- **Description of the task**
Where the word "biases" shows up in a line below, that line is counted. State how many lines are counted, without any other words.
(Given data begins)
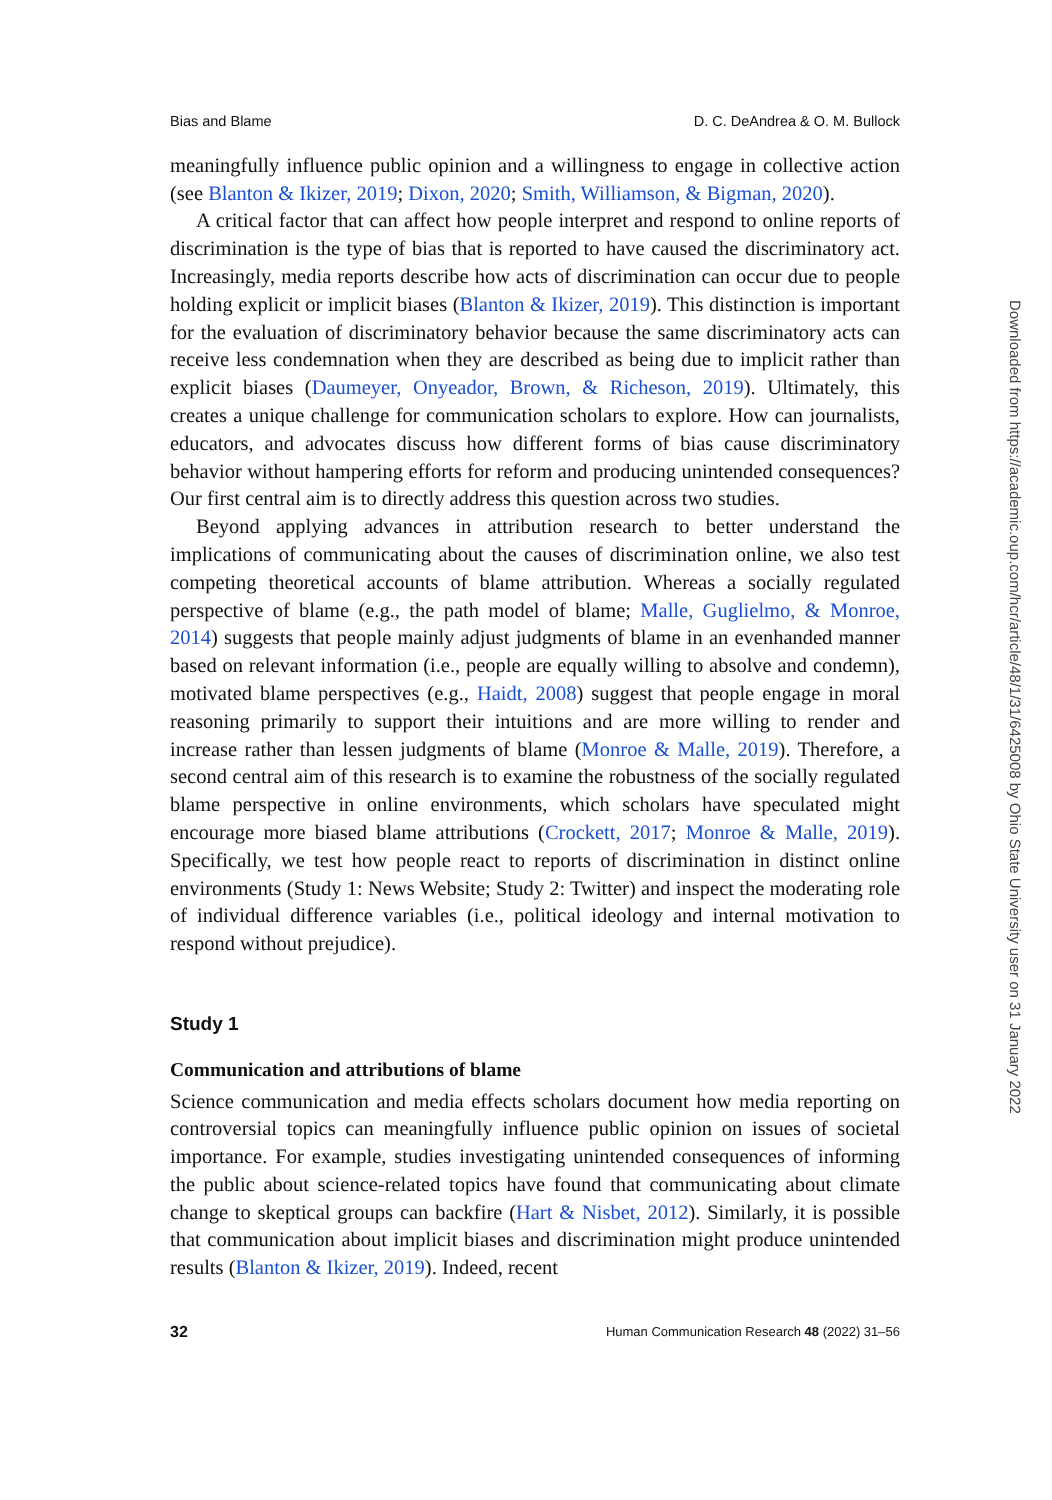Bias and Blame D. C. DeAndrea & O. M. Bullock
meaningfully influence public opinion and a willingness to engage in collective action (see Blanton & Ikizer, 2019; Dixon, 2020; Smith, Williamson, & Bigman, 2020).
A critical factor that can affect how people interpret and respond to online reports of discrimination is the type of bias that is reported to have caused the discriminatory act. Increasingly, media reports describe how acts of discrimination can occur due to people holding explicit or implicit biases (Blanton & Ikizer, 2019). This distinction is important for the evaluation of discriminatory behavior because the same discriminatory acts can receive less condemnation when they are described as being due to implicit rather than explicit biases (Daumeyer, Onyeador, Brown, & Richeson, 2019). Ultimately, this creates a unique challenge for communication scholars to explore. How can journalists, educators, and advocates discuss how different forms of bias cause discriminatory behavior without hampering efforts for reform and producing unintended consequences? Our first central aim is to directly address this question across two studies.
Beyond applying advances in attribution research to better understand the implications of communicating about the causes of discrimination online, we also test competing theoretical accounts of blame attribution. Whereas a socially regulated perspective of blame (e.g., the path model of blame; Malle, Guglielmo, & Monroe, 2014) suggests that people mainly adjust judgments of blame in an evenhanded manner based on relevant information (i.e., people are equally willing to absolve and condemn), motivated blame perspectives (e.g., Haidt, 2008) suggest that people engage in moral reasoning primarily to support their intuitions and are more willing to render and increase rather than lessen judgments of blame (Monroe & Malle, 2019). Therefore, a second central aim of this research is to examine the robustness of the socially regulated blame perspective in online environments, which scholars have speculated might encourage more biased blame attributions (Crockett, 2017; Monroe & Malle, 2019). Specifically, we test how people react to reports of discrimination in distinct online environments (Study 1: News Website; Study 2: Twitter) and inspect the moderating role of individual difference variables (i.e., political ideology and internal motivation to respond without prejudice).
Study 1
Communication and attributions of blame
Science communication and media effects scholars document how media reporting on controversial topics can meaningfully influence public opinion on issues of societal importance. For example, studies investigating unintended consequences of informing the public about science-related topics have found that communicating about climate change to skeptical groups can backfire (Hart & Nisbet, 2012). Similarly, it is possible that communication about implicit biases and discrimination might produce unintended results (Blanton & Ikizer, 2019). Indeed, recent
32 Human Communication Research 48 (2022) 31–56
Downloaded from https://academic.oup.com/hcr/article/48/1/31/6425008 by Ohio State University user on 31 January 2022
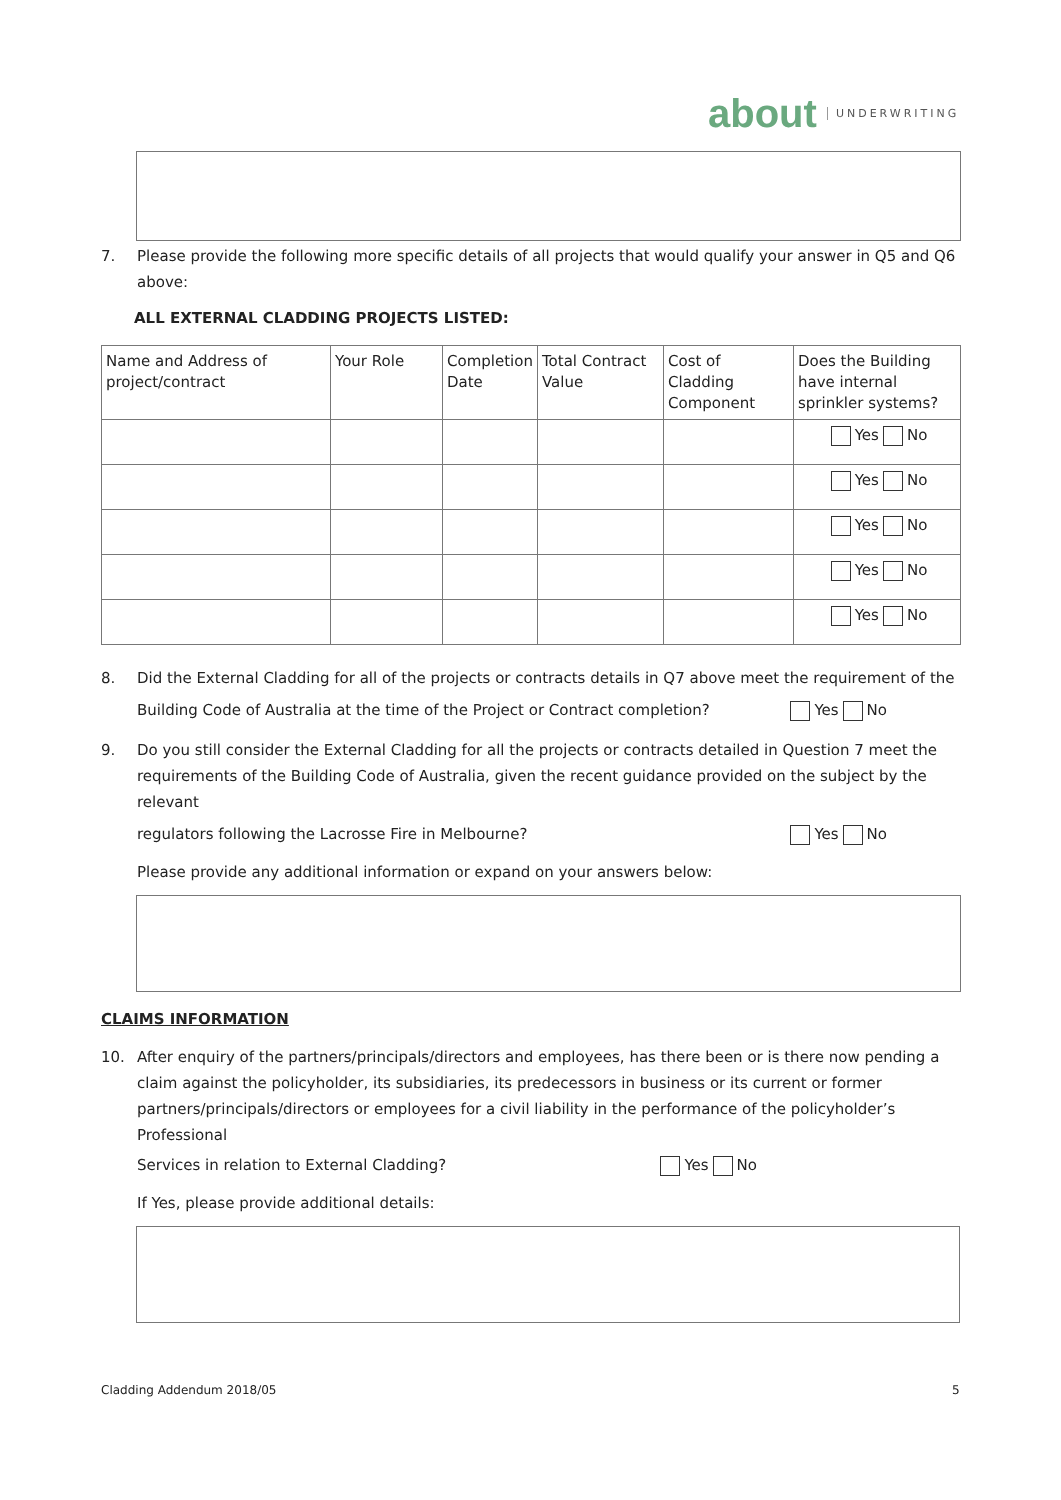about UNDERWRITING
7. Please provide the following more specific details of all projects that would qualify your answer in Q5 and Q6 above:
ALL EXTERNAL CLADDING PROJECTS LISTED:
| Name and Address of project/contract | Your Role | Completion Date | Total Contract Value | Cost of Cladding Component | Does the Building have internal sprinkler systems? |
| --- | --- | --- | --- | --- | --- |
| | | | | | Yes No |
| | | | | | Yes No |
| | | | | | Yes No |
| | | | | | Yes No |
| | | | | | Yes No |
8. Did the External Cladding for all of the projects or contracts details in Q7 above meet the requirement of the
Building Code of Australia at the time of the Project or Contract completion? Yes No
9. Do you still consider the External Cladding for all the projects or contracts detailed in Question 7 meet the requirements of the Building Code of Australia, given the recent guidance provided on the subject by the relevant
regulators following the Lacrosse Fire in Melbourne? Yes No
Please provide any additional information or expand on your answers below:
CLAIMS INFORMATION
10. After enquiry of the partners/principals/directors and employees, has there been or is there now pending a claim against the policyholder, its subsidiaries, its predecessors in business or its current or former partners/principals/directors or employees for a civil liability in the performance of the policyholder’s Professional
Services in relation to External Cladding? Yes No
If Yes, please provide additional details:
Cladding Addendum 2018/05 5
(Given data ends)
- **Solution to this problem**
2